Lei Paulo Gustavo abre precedente para esvaziar o pouco que restou das regras de disciplina fiscal
Foram muitos os posicionamentos contrários ao veto presidencial, na semana passada, ao projeto de lei complementar 73/2021, conhecido como Lei Paulo Gustavo, em homenagem ao ator que morreu em 2021 em decorrência de complicações da Covid-19.
A lei estabelece apoio de R$ 3,8 bilhões a ações emergenciais destinadas ao setor cultural a serem adotadas em decorrência dos efeitos econômicos e sociais da pandemia. A manifestação contou com depoimentos da classe artística, como da atriz Dira Paes, e da própria mãe do ator, que ficou imortalizada em um dos principais personagens interpretado por Paulo Gustavo, a irreverente Dona Hermínia.
Nenhuma homenagem será suficiente para compensar a falta que o ator faz para a sua família, para seus amigos e para o enorme público que o admira (do qual faço parte), mas a comoção gerada em torno da lei que leva o nome de Paulo Gustavo não a exime de críticas e contradições inerentes ao direcionamento de recursos públicos ao setor cultural tal qual estabelecido por ela.
Pelo argumento de muitos que apoiam essa lei, é meritório destinar recursos à cultura, já que esse foi o setor mais adversamente afetado pelas políticas de distanciamento social. É verdade que o setor sofreu com a pandemia. Segundo estudo do Ipea, divulgado ao fim de janeiro deste ano, o setor cultural em sua forma mais ampla (incluindo empregos em ocupações ou atividades relacionadas à cultura) perdeu 827 mil empregos do quarto trimestre de 2019 até o terceiro trimestre de 2020, passando a empregar apenas 4,6 milhões de trabalhadores no período mais agudo da crise econômica.
Mas a perda da cultura não foi maior que a de demais setores da economia: em igual período de tempo, o número de pessoas empregadas em ocupações e atividades não culturais caiu de 89 milhões para 77 milhões, uma queda de 11 milhões de empregos, aproximadamente equivalente à perda proporcional de empregos no setor cultural (12% versus 15%). Considerando a retomada da atividade e os dados mais recentes utilizados no estudo do Ipea, a recomposição do emprego também se deu de forma semelhante entre os setores culturais e não culturais, e desde o terceiro trimestre de 2020 até o segundo semestre de 2021 os empregos no setor cultural se recuperaram em 8,8%, enquanto a recuperação no setor não cultural foi de 7%.

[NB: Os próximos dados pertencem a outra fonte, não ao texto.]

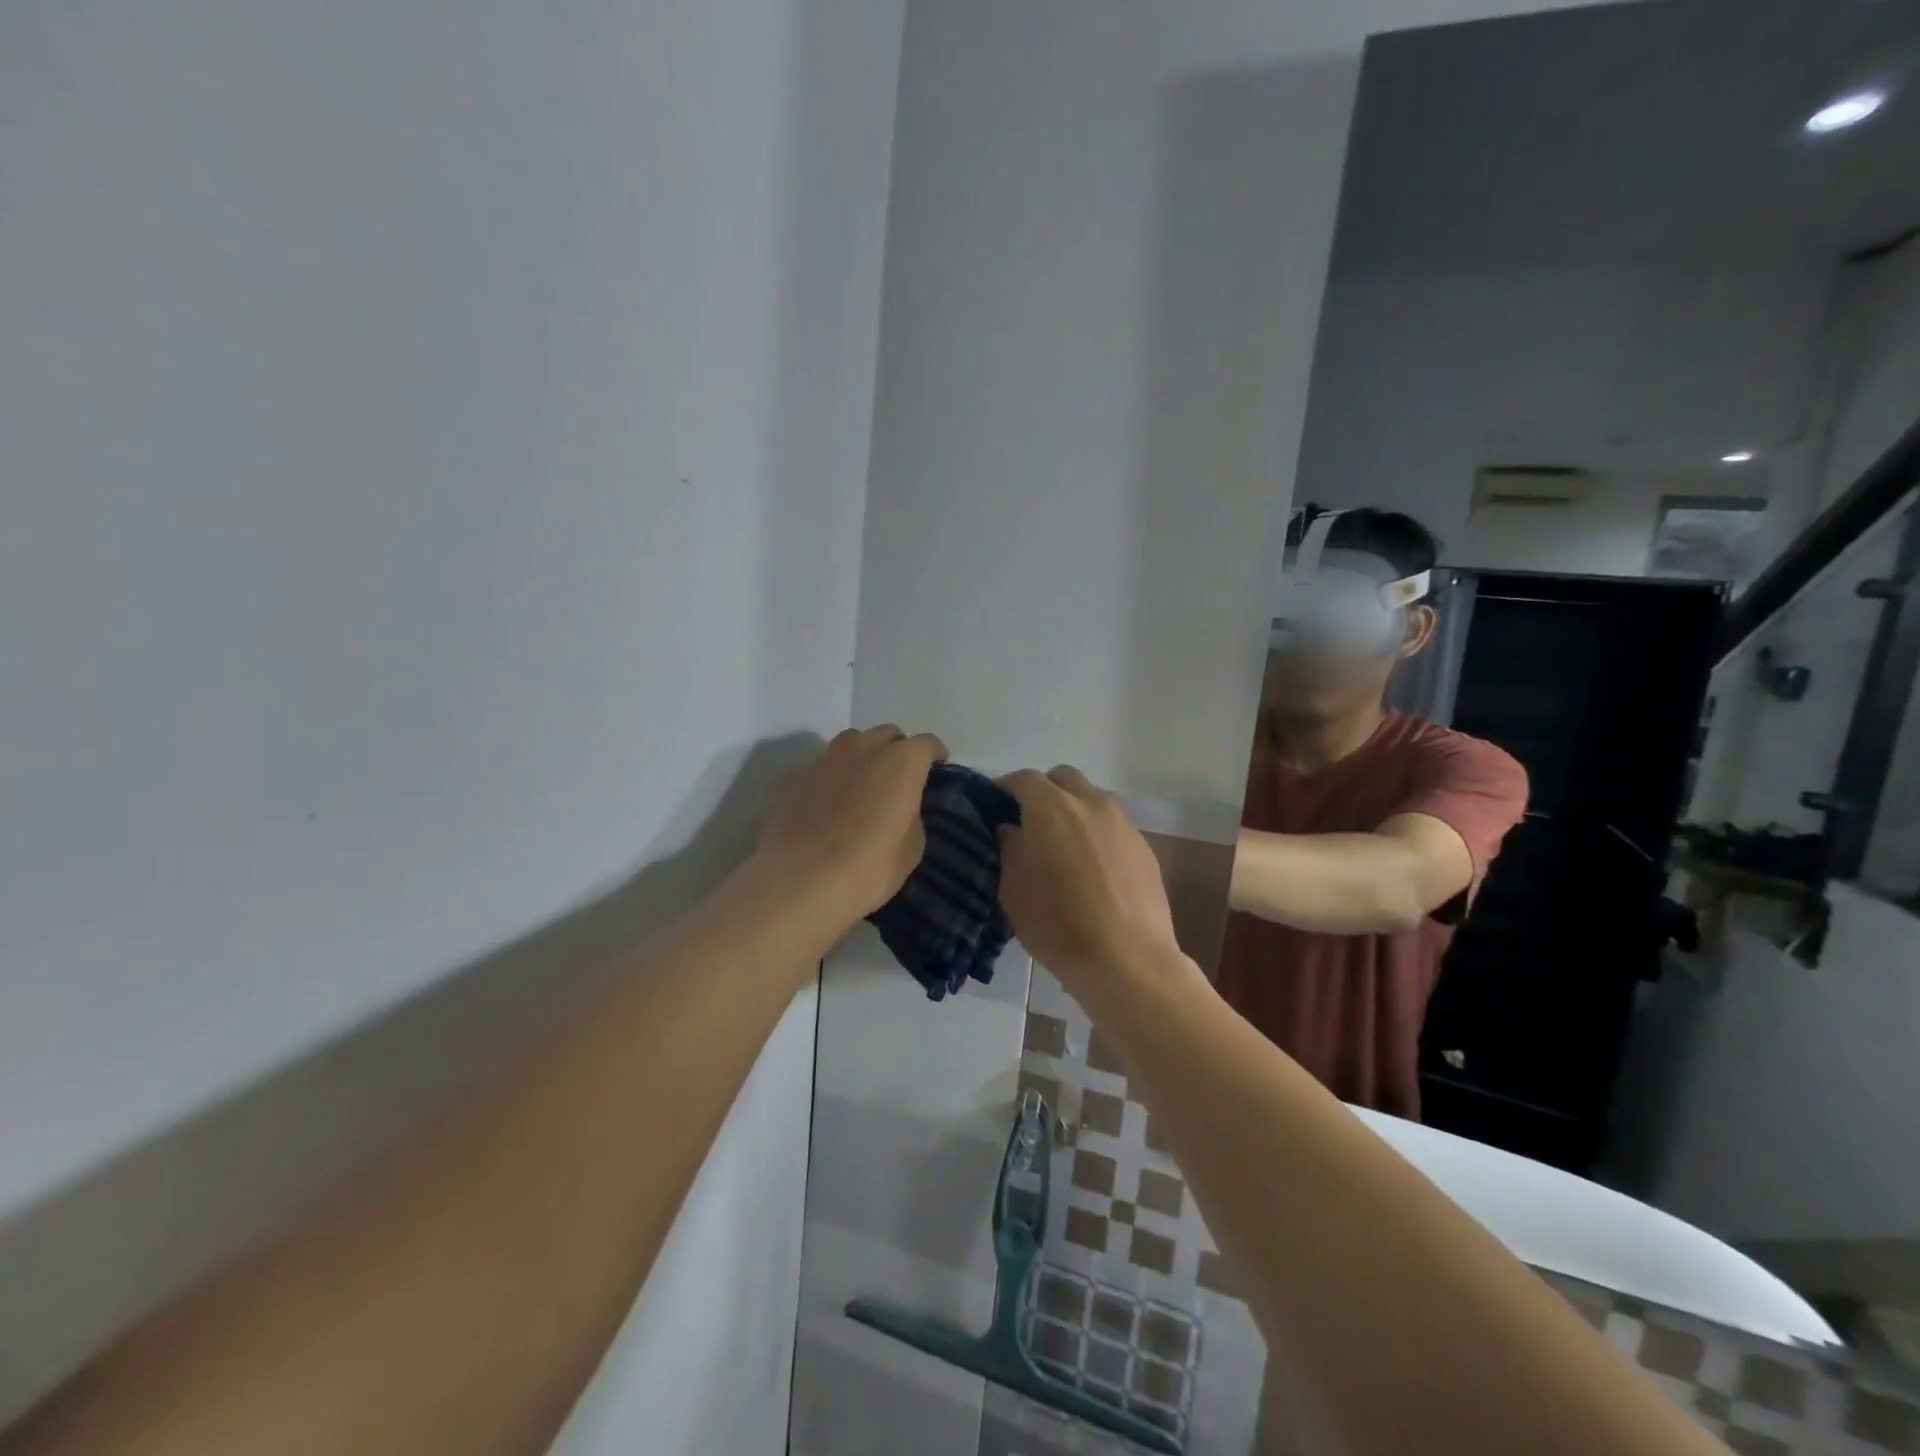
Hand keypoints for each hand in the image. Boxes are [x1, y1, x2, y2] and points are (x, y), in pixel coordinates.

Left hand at [755, 725, 947, 926]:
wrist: (801, 881)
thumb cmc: (870, 866)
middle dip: (897, 751)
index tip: (936, 771)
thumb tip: (902, 806)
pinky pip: (825, 767)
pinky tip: (831, 804)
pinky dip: (834, 777)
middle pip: (888, 735)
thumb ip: (912, 813)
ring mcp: (826, 758)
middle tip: (899, 779)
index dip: (935, 756)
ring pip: (853, 743)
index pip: (927, 744)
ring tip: (863, 785)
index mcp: (902, 760)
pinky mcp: (797, 776)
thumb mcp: (912, 846)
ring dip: (864, 757)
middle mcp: (865, 747)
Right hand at [996, 766, 1182, 993]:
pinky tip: (1092, 869)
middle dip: (1044, 791)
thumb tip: (1013, 829)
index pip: (1024, 779)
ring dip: (1073, 811)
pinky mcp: (1144, 848)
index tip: (995, 806)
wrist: (1126, 959)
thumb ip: (1010, 848)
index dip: (1006, 788)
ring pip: (1092, 800)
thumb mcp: (1013, 889)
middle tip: (1030, 821)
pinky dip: (1097, 835)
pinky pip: (1113, 827)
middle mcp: (1090, 803)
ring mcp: (1122, 824)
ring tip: (1063, 847)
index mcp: (1052, 807)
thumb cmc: (1057, 923)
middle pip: (1063, 778)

Pelos números, não procede o argumento de que o setor cultural sofreu mais que os demais setores com a pandemia. Assim como também não é válido dizer que o setor cultural é o que gera maiores externalidades na recuperação pós-Covid, tendo em vista que investimentos em saúde e educação ou o direcionamento de recursos em prol de políticas ambientais e de investimentos em pesquisa e inovação tecnológica também geram benefícios para a sociedade.
Mas pior que a duvidosa necessidade de direcionamento de recursos à cultura no pós-pandemia é a forma por meio da qual a lei foi encaminhada, violando, mais uma vez, as nossas já combalidas regras fiscais. A nova lei, conforme consta no texto do veto, cria despesa que está sujeita ao teto de gastos, e sua implementação depende de redução equivalente de demais despesas, algo que a classe política se recusa a fazer.
Na esteira da flexibilização do teto de gastos que ocorreu de forma casuística no ano passado em razão dos precatórios, ficam dadas as condições para nova flexibilização.
A proposta também altera a Lei de Responsabilidade Fiscal, para que as transferências federais aos demais entes da Federação para enfrentamento das consequências sociais e econômicas no setor cultural decorrentes de calamidades públicas ou pandemias não sejam contabilizadas na meta de resultado primário. De exceção em exceção, a Lei de Responsabilidade Fiscal deixa de ser regra.
No seu desenho, a lei estabelece critérios que não estão alinhados com a nova configuração da indústria de entretenimento no pós-pandemia. Por exemplo, a alocação de cerca de meio bilhão de reais (15% dos R$ 2,7 bilhões direcionados ao setor audiovisual) para reformas e manutenção das salas de cinema (públicas ou privadas) ignora que o streaming mudou a forma como as pessoas consomem filmes.
O lobby da cultura não é diferente do lobby dos caminhoneiros pelo alívio na conta diesel, do lobby dos funcionários público pelo aumento de salários, nem do lobby dos 17 setores que recebem isenção de impostos na folha de pagamento. A Lei Paulo Gustavo abre precedente perigoso para o esvaziamento do pouco que restou das regras de disciplina fiscal e mais uma vez impede planejamento integrado e avaliação consolidada do uso eficiente de recursos públicos escassos.